Why? Because ladies and gentlemen, an elected officials’ promise means absolutely nothing unless a ‘right’ is bestowed along with it; and the people of the Gulf Coast who suffered as a result of Katrina had no right to recovery.
I’m going to pause for a moment, because I want you to hear my words again. The people who suffered from the most impressive natural and man-made disaster to befall the United States have no right to recovery.
Recover from disaster is governed by the Robert T. Stafford Disaster Relief and Assistance Act, a federal law implemented by FEMA. The Stafford Act places almost all disaster response, at the discretion of the President of the United States, and explicitly denies an individual harmed by a natural disaster the legal right to claim assistance or compensation for loss. Under the Stafford Act, people affected by natural disasters are subjected to widely different governmental responses as chosen by presidents and negotiated on agreements or waivers.
A president can break a promise – intentionally or by benign neglect. I state governor can fail to obtain a waiver, due to ignorance or malevolence.
But a right to recovery is not dependent upon the shim of one man, or the competence of another. This is a right to which all internally displaced people would be entitled pursuant to the U.N. Guiding Principles on Internal Displacement. These principles establish the duties of national governments and the rights of displaced people for the purpose of ending displacement and ensuring the recovery of people and communities.
The duties of national governments, range from preventing or at least mitigating the conditions that can cause displacement, prohibiting any form of ethnic cleansing that alters the racial, ethnic, or religious composition of an area where displacement occurs, and providing specific assistance to displaced persons that includes, but is not limited to housing, education, and healthcare.
The rights of individuals include, but are not limited to, voluntarily choosing to return home, integrate in the area where evacuated, or resettle elsewhere in the country, as well as a right to humanitarian assistance, such as housing, food, healthcare, education, and other social services for the duration of their displacement.
It is a right to more than just survival.
The subtitle of the KCLC Report “Stories from Internally Displaced Children and Families of Hurricane Katrina and their Lessons for Our Nation” foretells what you will hear today. You will hear the story of Maude Perryman, a 65 year old grandmother who asked “Where do I go from here?” after being relocated to Jackson, Mississippi, where she is raising four grandchildren without any assistance. It’s the story of Zeneta Jones who finally settled in Snellville, Georgia, having moved several times with her husband and 4 year old son, while still struggling each month to pay for food, education, and healthcare. And it’s the stories of David Graham, and Bandaka and Lyle Soule, and Shirly Scieneaux, and Cora Murray.
These are the stories of the Katrina diaspora.
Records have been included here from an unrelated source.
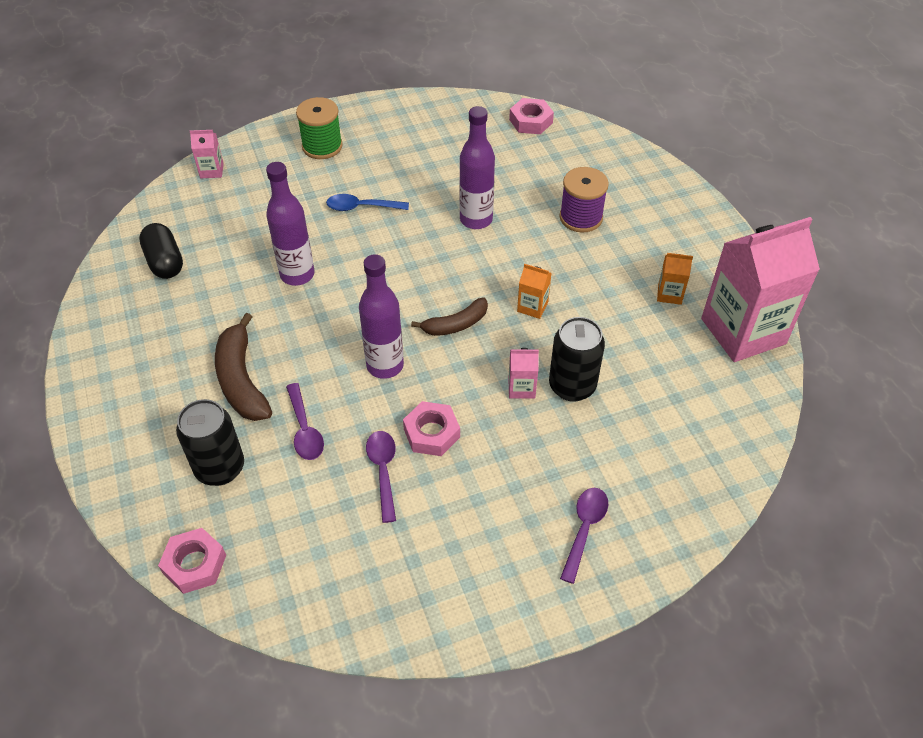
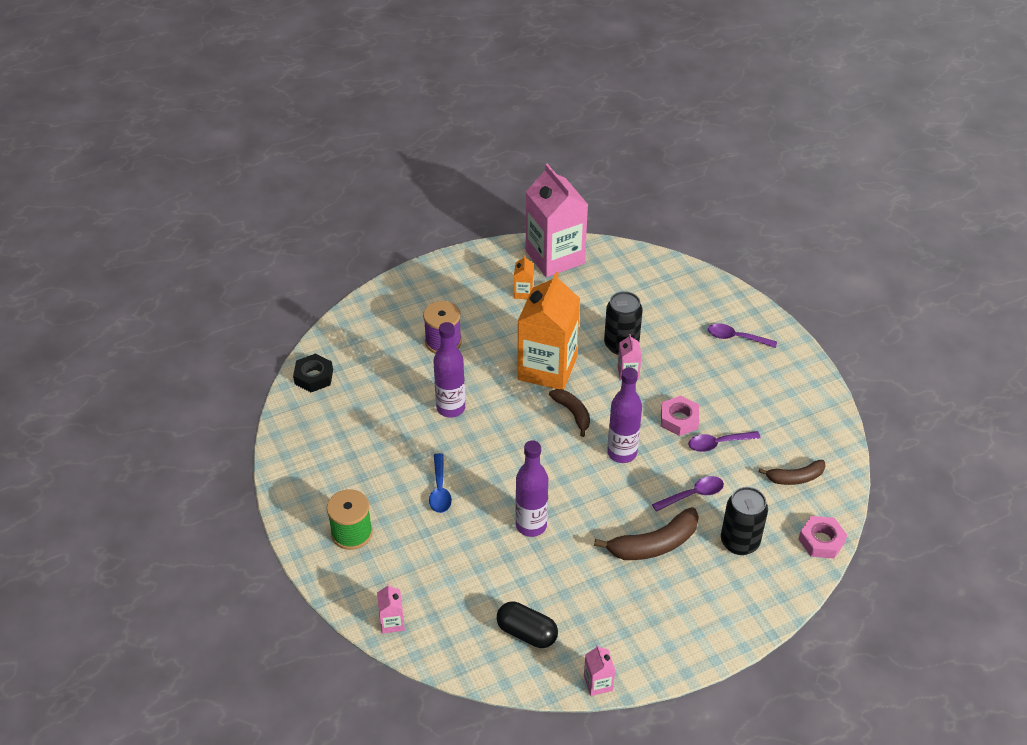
camera: 95 degrees left, 5 degrees down
black capsule [139,223,183,279] -> black capsule turned 60 degrees clockwise [497,601,558,648]
pink nut [509,98,554,134] -> black nut [293,353,333,392]
orange carton [517,264,551,319] -> orange carton [518,272,580,390], size x2.47
none -> pink carton [584,645,615,696]
none -> brown banana [758,460,826,485]

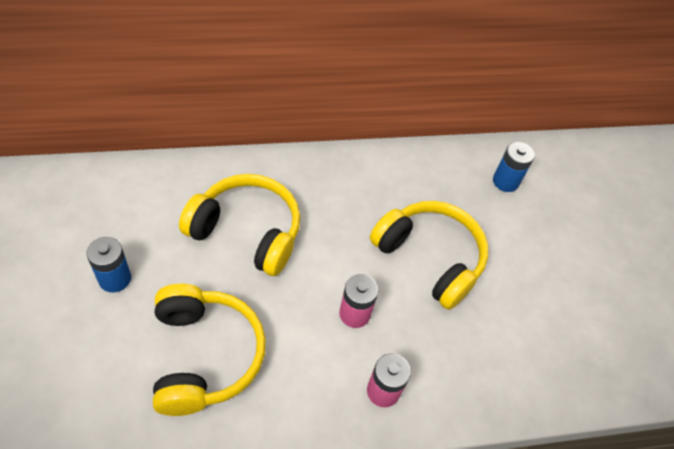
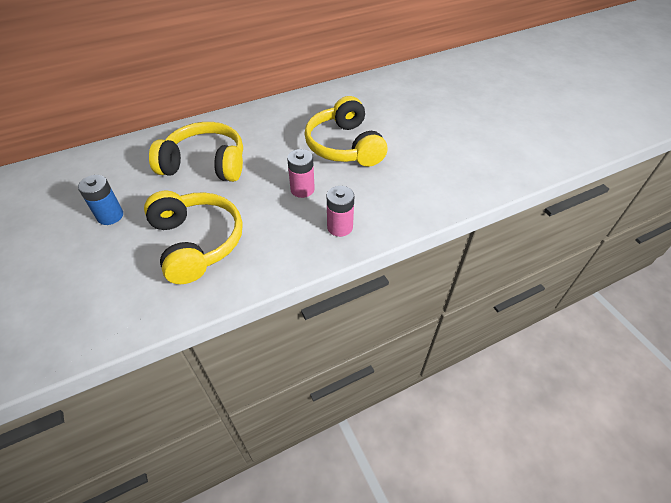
camera: 10 degrees left, 5 degrees down
yellow headphones [370,201,488,310] -> yellow headphones turned 135 degrees counterclockwise [305,96,387,167]
blue battery [493,142,535,192] -> none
Their poignant struggles with employment, cultural adjustment, healthcare, school systems, childcare and housing are struggles that cannot go unnoticed as we try to rebuild houses and communities, which cannot be rebuilt without them.
I leave you with the words of President Bush, also delivered on September 15, 2005. “This government will learn the lessons of Hurricane Katrina. We’re going to review every action and make necessary changes so that we are better prepared for any challenge of nature or act of evil men that could threaten our people.”
So, not from Mr. Bush, but form our Katrina Citizens Leadership Corps, I deliver to you the Lessons for our Nation. By exceeding the greatness of his words with their own resurrection and resolve, we are Called to Act, to reform our laws and ensure no other United States resident suffers in this way again.